Cooking food in salted water is one of the simplest ways to season from within. Taste roasted potatoes that were seasoned with salt as they went into the oven, and you’ll taste salt on the surface but not much farther in. But taste potatoes that were simmered in salted water for a little while before being roasted, and you’ll be shocked by the difference—salt will have made it all the way into the center, doing its powerful work of seasoning from within along the way.

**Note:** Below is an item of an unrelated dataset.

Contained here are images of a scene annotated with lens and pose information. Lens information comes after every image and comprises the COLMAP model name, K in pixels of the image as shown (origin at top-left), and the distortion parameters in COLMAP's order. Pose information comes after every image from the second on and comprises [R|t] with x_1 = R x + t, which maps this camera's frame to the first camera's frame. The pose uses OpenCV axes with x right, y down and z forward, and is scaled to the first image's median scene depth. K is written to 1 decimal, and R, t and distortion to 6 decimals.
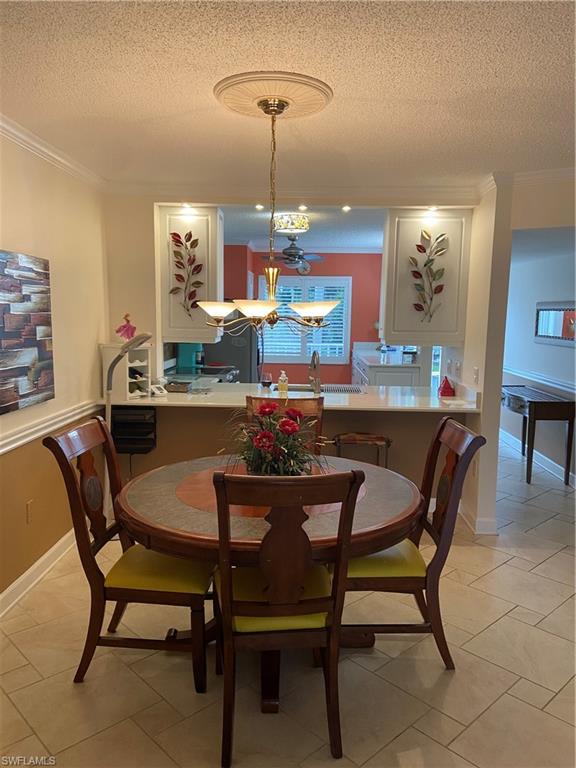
lens RADIAL K [[578.3, 0, 289.3], [0, 578.3, 376.8], [0, 0, 1]] dist [0.063848, -0.034704]
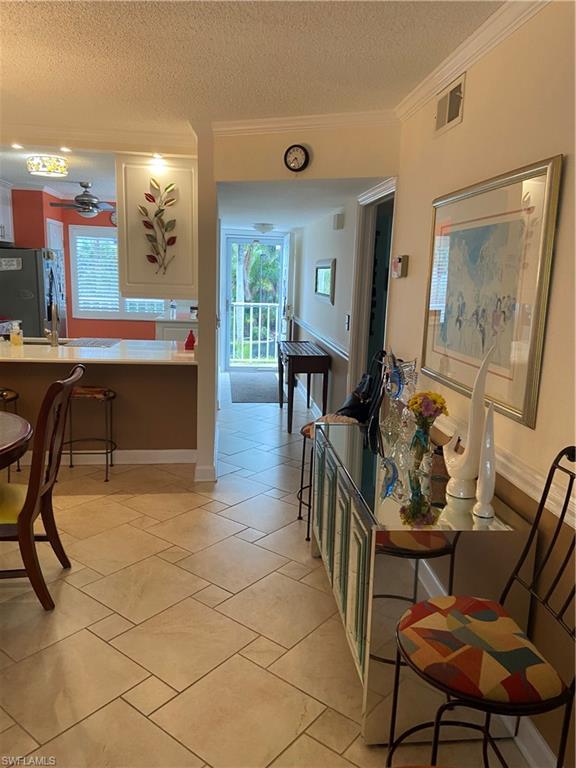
lens RADIAL K [[578.3, 0, 294.6], [0, 578.3, 380.6], [0, 0, 1]] dist [0.063848, -0.034704]
pose [[0.987795, -0.008893, 0.155505, 0.308036], [-0.002516, 0.997328, 0.073012, 0.013562], [-0.155739, -0.072512, 0.985133, -0.026099]]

Salt pasta water, potato cooking water, and pots of grains and legumes as early as possible to allow salt to dissolve and diffuse evenly into the food. Season the water for vegetables correctly and you won’t have to add salt again before serving. Salads made with boiled vegetables—be it potatoes, asparagus, cauliflower, green beans, or anything else—are most delicious when the vegetables are seasoned properly while they’re cooking. Salt sprinkled on top of one of these salads at the time of serving won’t make as much of a difference in flavor as it will in texture, by adding a pleasant crunch.
Salt meats that are going to be cooked in water, like any meats, in advance, but season the cooking liquids for stews, braises, and poached meats conservatively—keep in mind that you’ll be consuming any salt you add here. While some salt may leach from the seasoned meat into the less savory broth, it will have already done its important tenderizing work. Anticipate the flavor exchange that will happen between the seasoned meat and its cooking liquid, and taste and adjust the liquid, along with the meat, before serving.